The goals of these rotations are to develop skills to enable our graduates to provide
care for hospitalized pediatric patients, outpatient pediatrics with emergent conditions,
recognizing illnesses that require specialty care and developing skills that are
necessary to stabilize and transport critically ill neonates and pediatric cases,
including umbilical catheterization, intubation and lumbar punctures.
Residents also manage their pediatric patients and infants in the nursery and in
the Family Medicine Center and during any subsequent hospitalizations. The resident
on the obstetrical service is also responsible for all infants delivered by obstetricians,
who do not have a pediatrician or family physician on The Nebraska Medical Center
staff. Many of these young families follow up at Clarkson Family Medicine for their
pediatric care.
Behavioral Science
The major thrust of behavioral science teaching is done on a longitudinal basis
in the Family Medicine Center. A psychology Ph.D. is on faculty to provide psycho-social
guidance in the Family Medicine Center.
Special areas of behavioral science emphasis are individual and family counseling,
geriatrics, crisis intervention and drug and alcohol treatment. Residents are videotaped
during some patient encounters to further improve interviewing techniques and skills.

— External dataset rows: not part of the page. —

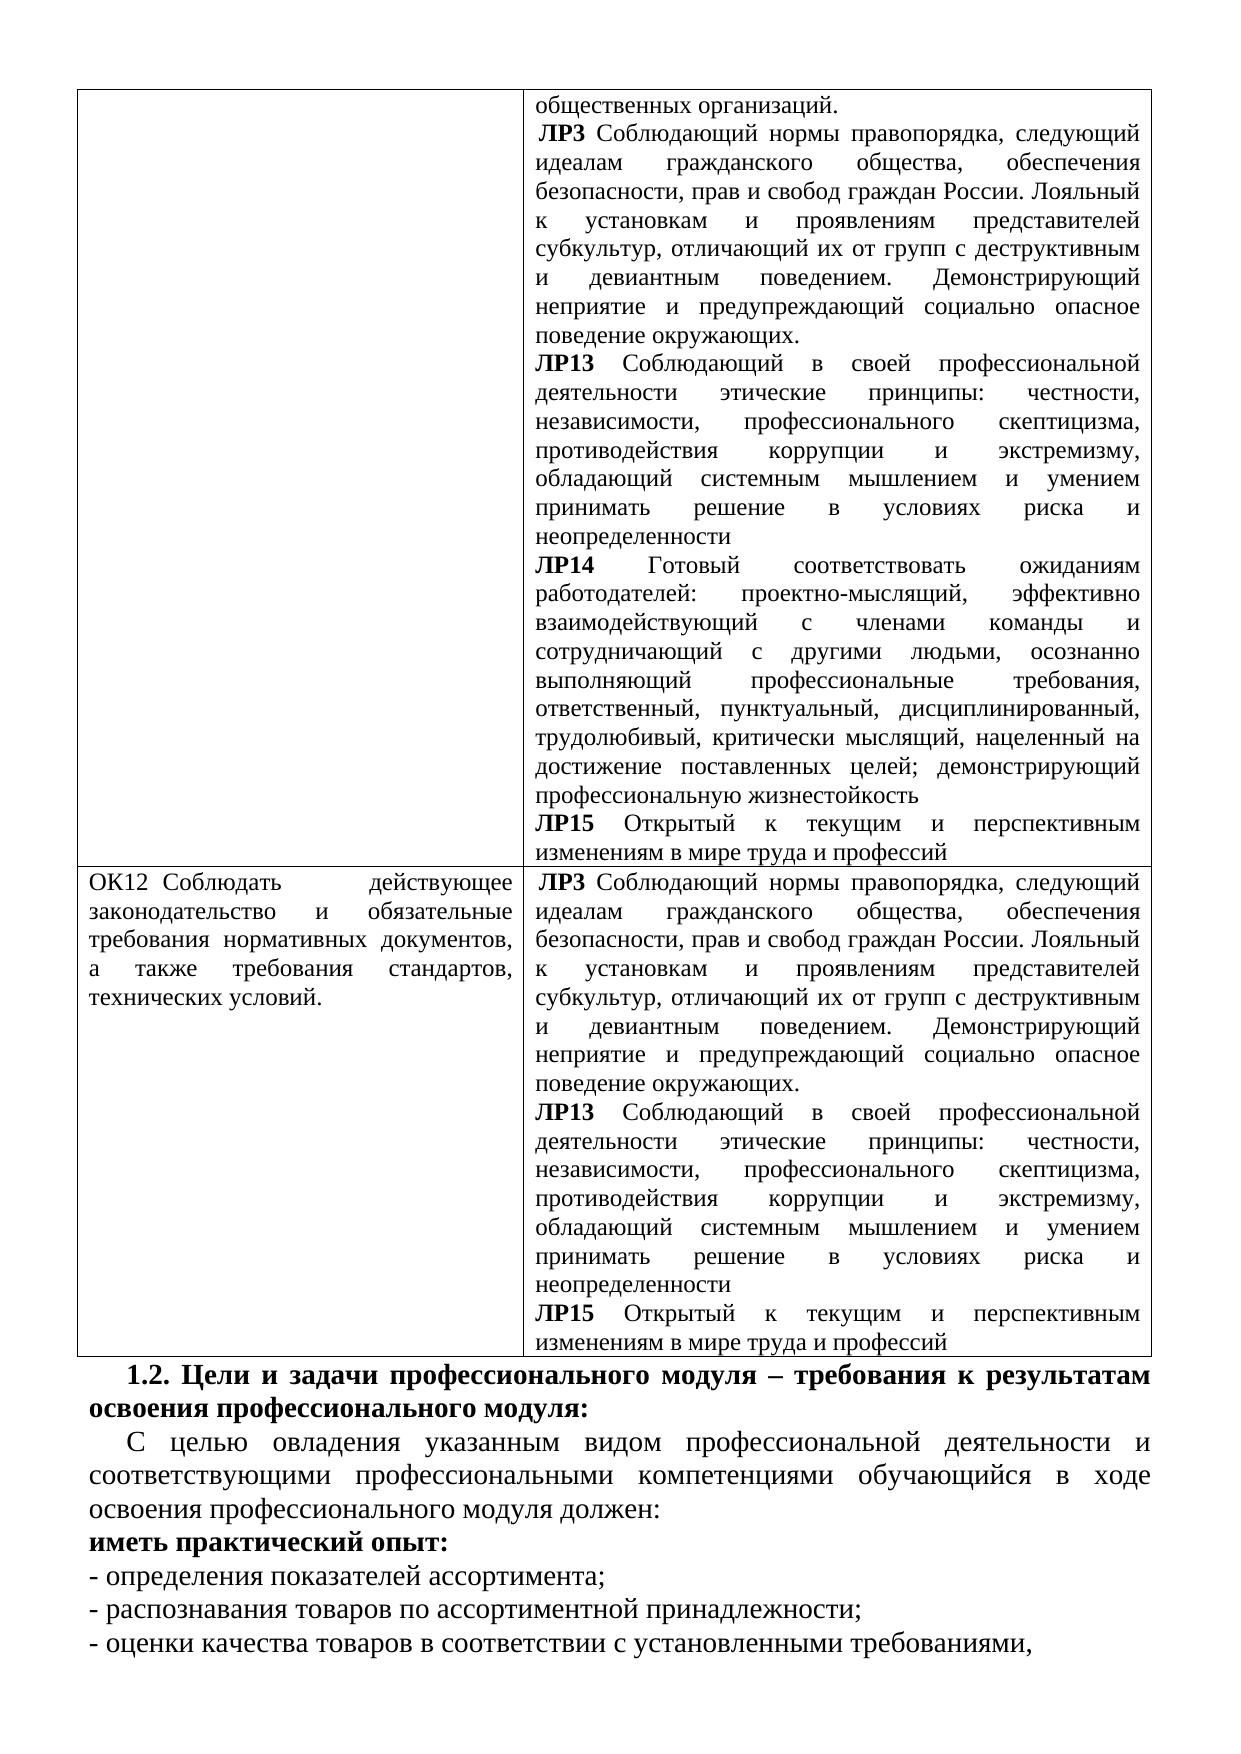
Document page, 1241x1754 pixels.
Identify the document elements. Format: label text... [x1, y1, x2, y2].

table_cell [78, 90, 523, 866]
text 1.2. Цели и задачи профессионального модуля – требования к результатам освоения профессионального модуля: [89, 1357, 1152, 1424]
text - распознавания товаров по ассортиментной принадлежности; [89, 1592, 1152, 1625]
table_cell ЛР3 Соблюдающий нормы правопорядка, следующий идеалам гражданского общества, обеспечения безопасности, прав и свобод граждан России. Лояльный к установкам и проявлениям представителей субкультур, отличающий их от групп с деструктивным и девиантным поведением. Демонстрирующий неприятие и предупреждающий социально опасное поведение окружающих. ЛР13 Соблюдающий в своей профессиональной деятельности этические принципы: честности, независимости, профессионального скептицизма, противодействия коррупции и экстремизму, обладающий системным мышлением и умением принимать решение в условиях риска и неопределенности ЛР15 Открытый к текущим и перспективным изменениям в мире труда и профессий [524, 867, 1151, 1356]
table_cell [524, 90, 1151, 866]
text - определения показателей ассортимента; [89, 1558, 1152, 1592]
text С целью овладения указанным видом профессиональной деятельности и соответствующими профессиональными компетенциями обучающийся в ходе освоения профессионального модуля должен: [89, 1424, 1152, 1524]
text иметь практический опыт: [89, 1524, 1152, 1558]
text - оценки качества товаров в соответствии с установленными требованиями, [89, 1625, 1152, 1659]
table_cell ОК12 Соблюдать действующее законодательство и обязательные требования нормативных документов, а также требования стандартов, технических условий. [78, 867, 523, 1356]
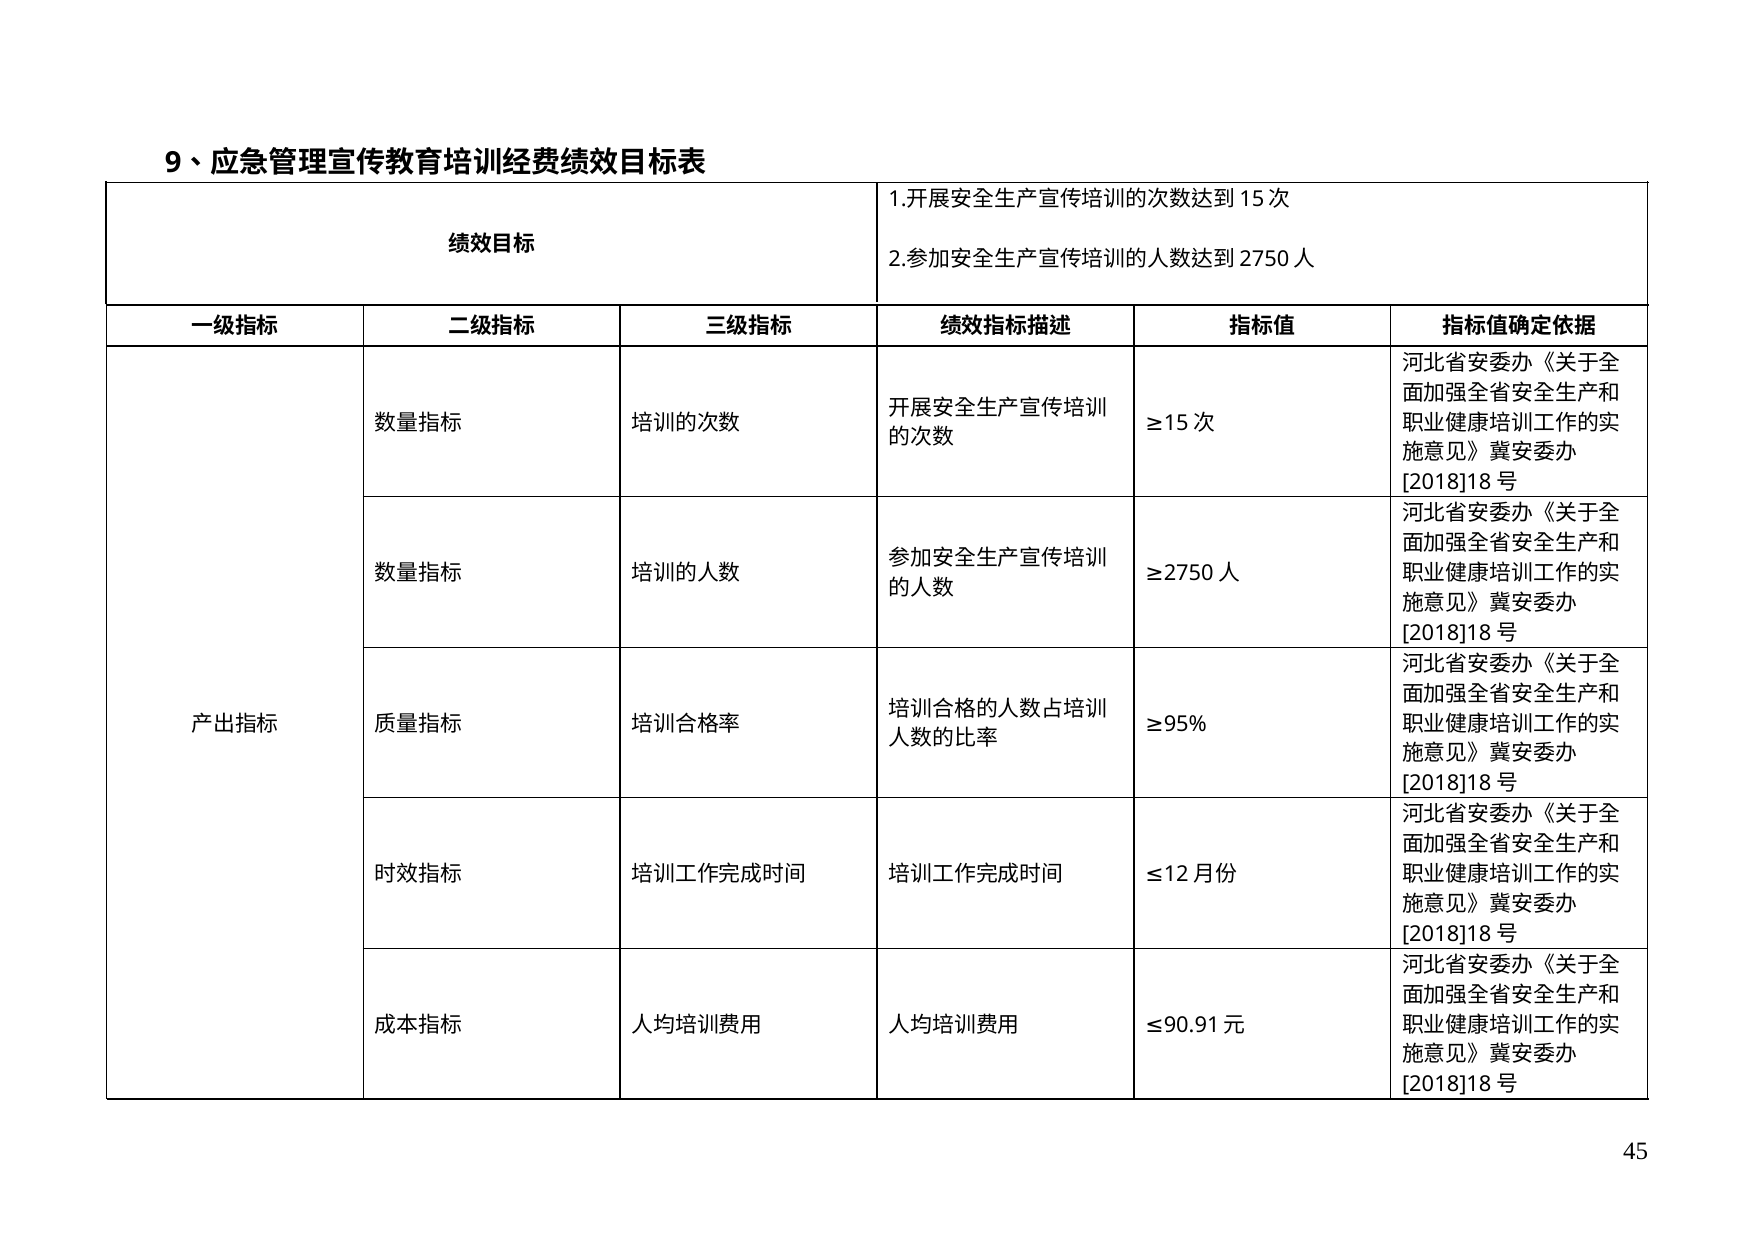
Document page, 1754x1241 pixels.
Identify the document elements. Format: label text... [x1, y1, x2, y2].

table_cell 人均培训费用 [878, 949, 1133, 1098]
table_header 指标值确定依据 [1391, 306, 1647, 345]
table_cell 数量指标 [364, 497, 619, 646]
table_header 1.开展安全生产宣传培训的次数达到15次 2.参加安全生产宣传培训的人数达到2750人 [878, 183, 1647, 302]
table_cell ≤90.91元 [1135, 949, 1390, 1098]
table_cell 培训工作完成时间 [878, 798, 1133, 947]
table_header 二级指标 [364, 306, 619, 345]
table_header 指标值 [1135, 306, 1390, 345]
table_cell ≥95% [1135, 648, 1390, 797]
table_cell 参加安全生产宣传培训的人数 [878, 497, 1133, 646]
table_cell 时效指标 [364, 798, 619, 947]
table_cell 数量指标 [364, 347, 619, 496]
table_cell 河北省安委办《关于全面加强全省安全生产和职业健康培训工作的实施意见》冀安委办[2018]18号 [1391, 648, 1647, 797]
table_cell 开展安全生产宣传培训的次数 [878, 347, 1133, 496]
table_cell 河北省安委办《关于全面加强全省安全生产和职业健康培训工作的实施意见》冀安委办[2018]18号 [1391, 497, 1647, 646]
table_header 一级指标 [107, 306, 363, 345]
table_cell 培训合格的人数占培训人数的比率 [878, 648, 1133, 797]
table_cell ≤12月份 [1135, 798, 1390, 947]
table_cell ≥15次 [1135, 347, 1390, 496]
table_cell 培训的次数 [621, 347, 876, 496]
table_cell 产出指标 [107, 347, 363, 1098]
table_cell ≥2750人 [1135, 497, 1390, 646]
table_cell 质量指标 [364, 648, 619, 797]
table_cell 河北省安委办《关于全面加强全省安全生产和职业健康培训工作的实施意见》冀安委办[2018]18号 [1391, 347, 1647, 496]
table_header 三级指标 [621, 306, 876, 345]
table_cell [1391, 949, 1647, 1098]
table_cell 培训工作完成时间 [621, 798, 876, 947]
table_cell 培训的人数 [621, 497, 876, 646]
table_cell 成本指标 [364, 949, 619, 1098]
text 9、应急管理宣传教育培训经费绩效目标表 [106, 142, 1648, 181]
table_header 绩效指标描述 [878, 306, 1133, 345]
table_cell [1391, 798, 1647, 947]
table_header 绩效目标 [107, 183, 876, 302]
table_cell 培训合格率 [621, 648, 876, 797]
table_cell 人均培训费用 [621, 949, 876, 1098]
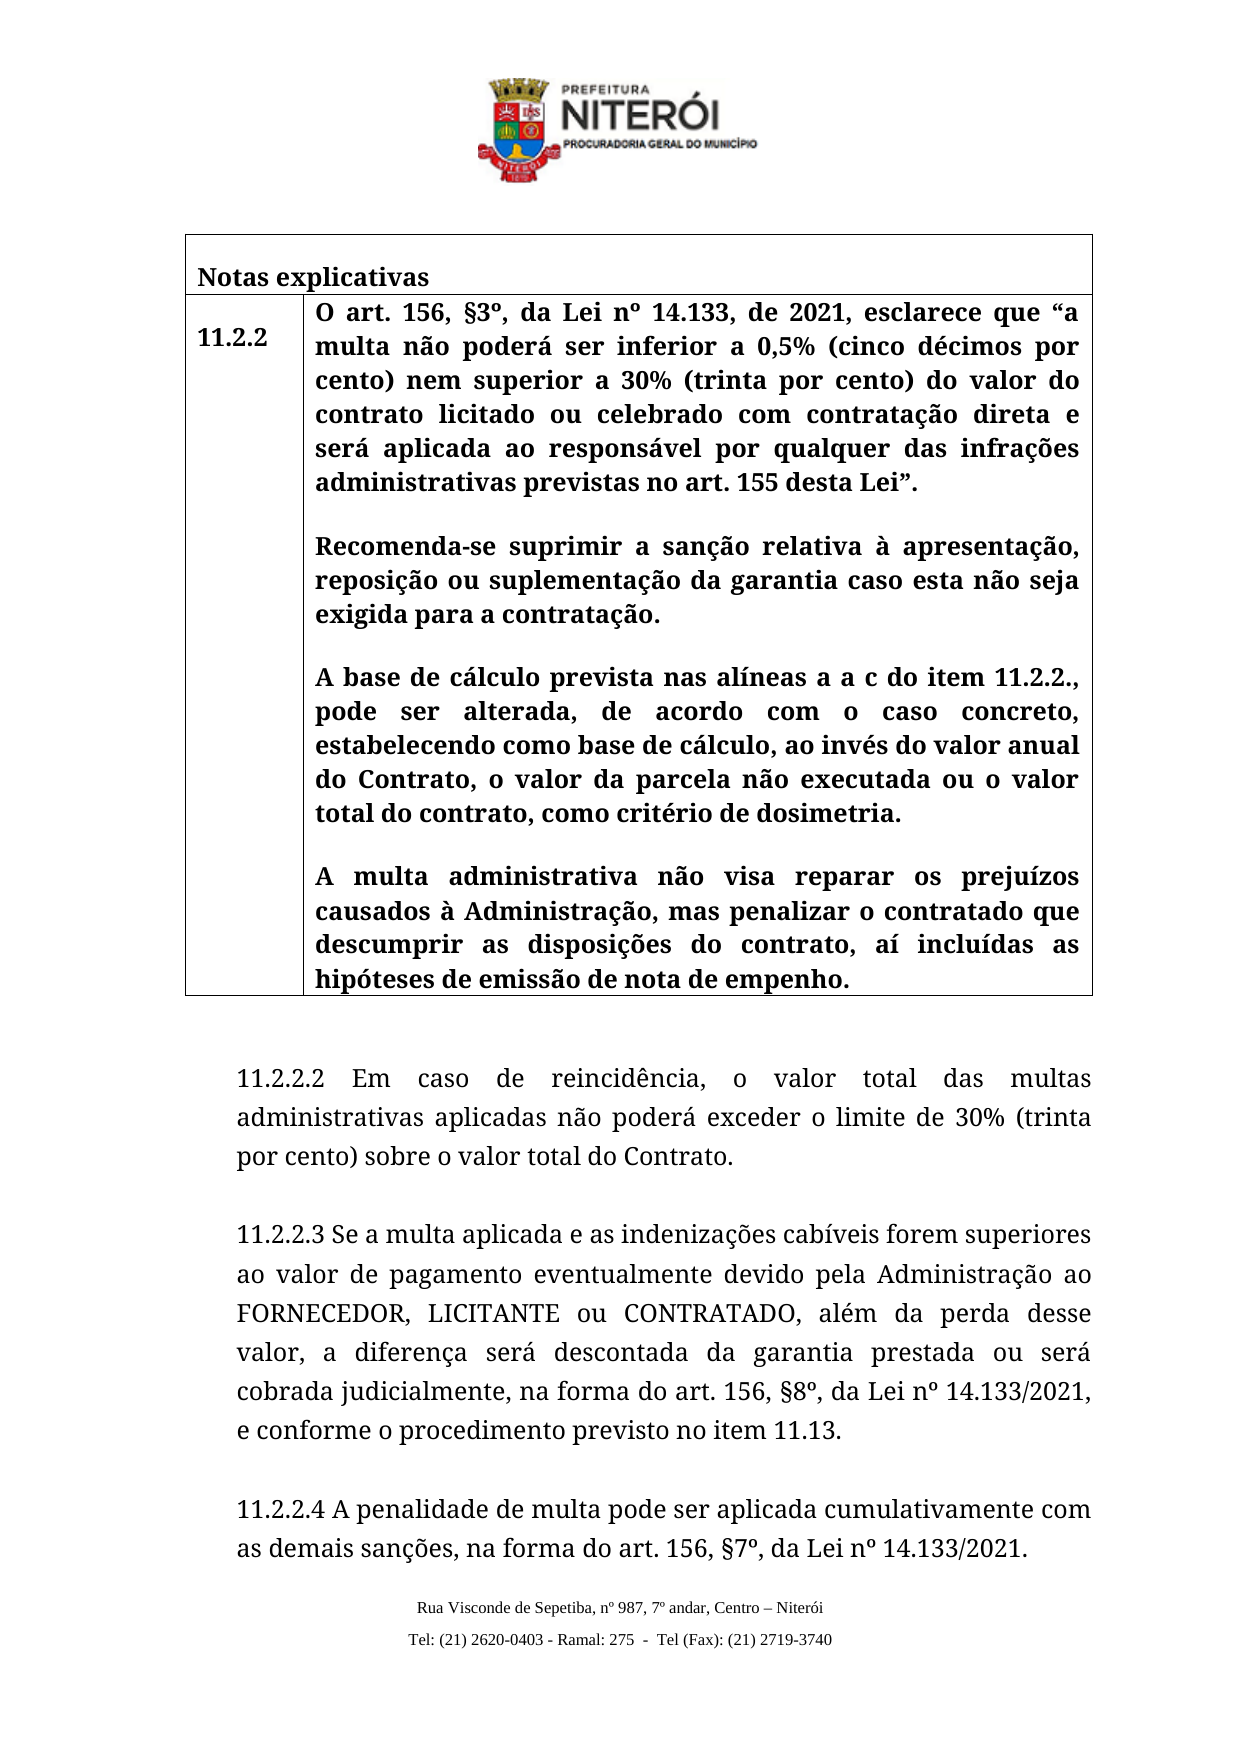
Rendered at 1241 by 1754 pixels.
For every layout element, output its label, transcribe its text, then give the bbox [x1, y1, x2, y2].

picture [478, 78, 763, 186]
text 11.2.2.2 Em caso de reincidência, o valor total das multas administrativas aplicadas não poderá exceder o limite de 30% (trinta por cento) sobre o valor total do Contrato. [236, 1061, 1092, 1173]
table_cell O art. 156, §3º, da Lei nº 14.133, de 2021, esclarece que “a multa não poderá ser inferior a 0,5% (cinco décimos por cento) nem superior a 30% (trinta por cento) do valor do contrato licitado ou celebrado com contratação direta e será aplicada ao responsável por qualquer das infrações administrativas previstas no art. 155 desta Lei”. Recomenda-se suprimir a sanção relativa à apresentação, reposição ou suplementação da garantia caso esta não seja exigida para a contratação. A base de cálculo prevista nas alíneas a a c do item 11.2.2., pode ser alterada, de acordo com o caso concreto, estabelecendo como base de cálculo, ao invés do valor anual do Contrato, o valor da parcela não executada ou o valor total do contrato, como critério de dosimetria. A multa administrativa não visa reparar os prejuízos causados à Administração, mas penalizar o contratado que descumprir as disposições do contrato, aí incluídas as hipóteses de emissão de nota de empenho. [304, 295, 1092, 995]
table_header Notas explicativas [186, 235, 1092, 294]
table_cell 11.2.2 [186, 295, 303, 995]
text 11.2.2.4 A penalidade de multa pode ser aplicada cumulativamente com as demais sanções, na forma do art. 156, §7º, da Lei nº 14.133/2021. [236, 1491, 1092, 1564]
text 11.2.2.3 Se a multa aplicada e as indenizações cabíveis forem superiores ao valor de pagamento eventualmente devido pela Administração ao FORNECEDOR, LICITANTE ou CONTRATADO, além da perda desse valor, a diferença será descontada da garantia prestada ou será cobrada judicialmente, na forma do art. 156, §8º, da Lei nº 14.133/2021, e conforme o procedimento previsto no item 11.13. [236, 1217, 1092, 1447]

Additional Rotations and Electives
Other rotations that are part of Clarkson Family Medicine requirements include radiology,
sports medicine, emergency medicine, family medicine and geriatrics. Each of these
areas underscores a unique character of family medicine and the unique skills required
of family physicians.
In addition, there are four months of electives that are available to the resident.
Additional medical subspecialties such as endocrinology, burn, plastics, allergy
and immunology, infectious disease and rheumatology are available. Other elective
possibilities include further training in pediatrics, obstetrics, advance surgical
cases, a designed procedural month, additional rotations in rural practice and an
independent study and/or research month.
Faculty
The full-time family medicine faculty consists of board-certified family physicians,
most of whom have extensive experience in rural private practice and in medical
education prior to joining our faculty.
Over 200 attending physicians at The Nebraska Medical Center and other area hospitals
serve as clinical faculty members and teach primarily on clinical rotations within
the hospital. Their specialties cover a broad spectrum of medical skills and all
of them have a strong commitment to graduate medical education.